Compilation album by Grégory Lemarchal
- Released: November 16, 2009
- Recorded: France
- Genre: Pop
- Label: Mercury

Grégory Lemarchal chronology
| Les Pas d'un ange (2007) | Rêves (2009) |  |

Singles from Rêves
- "Je rêve" Released: 2009;

= Rêves (album) =

Rêves is a posthumous compilation recorded by French singer Grégory Lemarchal. It was released in November 2009 and contains all his previous singles and some cover versions of various artists, including Céline Dion and Daniel Balavoine, and two unpublished songs, the first two tracks of the album (although Olivier Ottin, the former manager of the singer, had earlier said in an interview with the Nouvel Observateur that the album would be fully composed of unpublished songs). "Je rêve" is also the first song written by Lemarchal.

According to Universal Music website, some rights and benefits from the album's sales will be donated to Grégory Lemarchal association to fight against cystic fibrosis. The first single off the album will be "Je rêve" and its music video will be composed of images from a documentary entitled À l'ouest d'un souffle nouveau and funded by Lemarchal association. The song features six former patients who had the chance to receive a transplant.
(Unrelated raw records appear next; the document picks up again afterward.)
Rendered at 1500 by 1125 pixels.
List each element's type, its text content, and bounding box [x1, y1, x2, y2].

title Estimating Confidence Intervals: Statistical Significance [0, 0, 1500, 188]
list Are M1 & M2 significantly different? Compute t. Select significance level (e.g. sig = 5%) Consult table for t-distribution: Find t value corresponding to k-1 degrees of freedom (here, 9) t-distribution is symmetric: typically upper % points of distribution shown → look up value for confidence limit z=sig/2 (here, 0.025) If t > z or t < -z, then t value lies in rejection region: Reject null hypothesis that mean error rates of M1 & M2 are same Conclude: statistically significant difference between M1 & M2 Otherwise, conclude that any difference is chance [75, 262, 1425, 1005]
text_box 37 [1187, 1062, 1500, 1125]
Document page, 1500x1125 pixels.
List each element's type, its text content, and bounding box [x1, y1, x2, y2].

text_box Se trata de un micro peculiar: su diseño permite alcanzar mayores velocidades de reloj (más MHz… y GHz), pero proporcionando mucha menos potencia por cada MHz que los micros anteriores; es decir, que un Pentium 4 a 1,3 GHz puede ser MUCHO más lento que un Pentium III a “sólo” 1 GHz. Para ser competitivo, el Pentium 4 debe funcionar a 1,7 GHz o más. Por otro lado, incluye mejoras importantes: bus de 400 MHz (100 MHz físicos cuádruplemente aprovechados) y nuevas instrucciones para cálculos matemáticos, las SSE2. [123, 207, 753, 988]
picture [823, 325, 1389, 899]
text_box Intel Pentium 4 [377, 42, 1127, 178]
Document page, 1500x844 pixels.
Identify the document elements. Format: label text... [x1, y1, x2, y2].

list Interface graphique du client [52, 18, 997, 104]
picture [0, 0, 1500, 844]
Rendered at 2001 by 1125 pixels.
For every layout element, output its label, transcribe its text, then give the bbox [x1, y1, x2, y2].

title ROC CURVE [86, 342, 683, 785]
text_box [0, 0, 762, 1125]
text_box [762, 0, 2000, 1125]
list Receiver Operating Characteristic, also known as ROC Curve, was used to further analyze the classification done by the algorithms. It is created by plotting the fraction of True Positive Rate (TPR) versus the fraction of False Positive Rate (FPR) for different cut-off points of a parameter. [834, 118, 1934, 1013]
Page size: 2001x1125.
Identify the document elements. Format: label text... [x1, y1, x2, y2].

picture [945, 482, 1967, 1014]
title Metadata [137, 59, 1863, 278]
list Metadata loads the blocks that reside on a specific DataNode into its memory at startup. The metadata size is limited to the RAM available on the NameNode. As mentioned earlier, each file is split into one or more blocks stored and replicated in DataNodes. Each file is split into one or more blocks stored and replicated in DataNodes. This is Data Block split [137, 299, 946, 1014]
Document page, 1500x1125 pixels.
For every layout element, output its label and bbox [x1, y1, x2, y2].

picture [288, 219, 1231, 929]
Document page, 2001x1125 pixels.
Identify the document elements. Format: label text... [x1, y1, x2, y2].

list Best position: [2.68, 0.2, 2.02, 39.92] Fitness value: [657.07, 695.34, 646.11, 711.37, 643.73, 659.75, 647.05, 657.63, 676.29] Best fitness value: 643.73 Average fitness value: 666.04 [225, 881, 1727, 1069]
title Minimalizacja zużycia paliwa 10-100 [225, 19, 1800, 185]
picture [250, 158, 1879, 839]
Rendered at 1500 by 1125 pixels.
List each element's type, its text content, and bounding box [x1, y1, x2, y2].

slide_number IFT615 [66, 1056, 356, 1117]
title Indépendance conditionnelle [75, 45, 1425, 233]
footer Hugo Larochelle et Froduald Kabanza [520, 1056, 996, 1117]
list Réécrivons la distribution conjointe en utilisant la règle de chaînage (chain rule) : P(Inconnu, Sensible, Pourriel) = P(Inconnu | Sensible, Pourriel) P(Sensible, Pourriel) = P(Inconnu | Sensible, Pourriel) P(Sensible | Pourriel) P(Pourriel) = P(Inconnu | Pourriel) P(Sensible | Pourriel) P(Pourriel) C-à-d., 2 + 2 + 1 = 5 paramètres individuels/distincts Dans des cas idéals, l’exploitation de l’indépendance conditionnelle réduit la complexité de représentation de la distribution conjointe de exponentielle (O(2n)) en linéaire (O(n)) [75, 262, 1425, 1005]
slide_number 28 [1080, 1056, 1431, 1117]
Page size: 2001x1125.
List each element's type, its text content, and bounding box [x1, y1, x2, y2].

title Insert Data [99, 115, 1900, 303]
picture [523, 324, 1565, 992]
The album debuted at number one on the French Compilations Chart on 22 November 2009 with 37,563 units sold.

==Track listing==
1. "Tu prends" – 3:26
2. "Je rêve" – 3:55
3. "Écris l'histoire" (Francesco de Benedittis, Paul Manners, David Esposito) – 4:12
4. "Mieux qu'ici bas" – 3:53
5. "De temps en temps" (Davide Esposito, Grégory Lemarchal) – 3:54
6. "Je suis en vie" (Alana Filippi, Rémi Lacroix) – 3:42
7. "SOS d'un terrien en détresse" (Michel Berger, Luc Plamondon) – 3:23
8. "Même si" featuring Lucie Silvas (Lucie Silvas, Peter Gordeno, Mike Peden) – 3:48
9. "Entre nous" – 3:20
10. "Le feu sur les planches" (Eleonor Coquelin, Laurent Mesambret) – 4:13
11. "Restons amis" (Esposito, Rémi Lacroix, Isabelle Bernal) – 3:29
12. "Je t'écris" (Yvan Cassar, Marc Lévy) – 6:40
13. "À corps perdu" (Alexandre Lessertisseur, R. Jericho, V. Filho) – 4:09
14. "Zora sourit" – 3:41
15. "Le lien" (Patrick Fiori, Julie Zenatti) – 3:32
16. "Quand on n'a que l'amour" – 3:22

==Charts and sales==

===Weekly charts===

| Chart (2009) | Peak position |
|---|---|
| Belgian (Wallonia) Albums Chart | 3 |
| French SNEP Compilations Chart | 1 |
| Swiss Albums Chart | 49 |

===Year-end charts===

| End of year chart (2009) | Position |
|---|---|
| Belgian (Wallonia) Albums Chart | 82 |
| End of year chart (2010) | Position |
| Belgian (Wallonia) Albums Chart | 32 |

===Certifications===

Certifications for Rêves
| Region | Certification | Certified units/sales |
| Belgium (BRMA) | Gold | 15,000^{*} |
| France (SNEP) | 2× Platinum | 200,000^{*} |
^{*} Sales figures based on certification alone.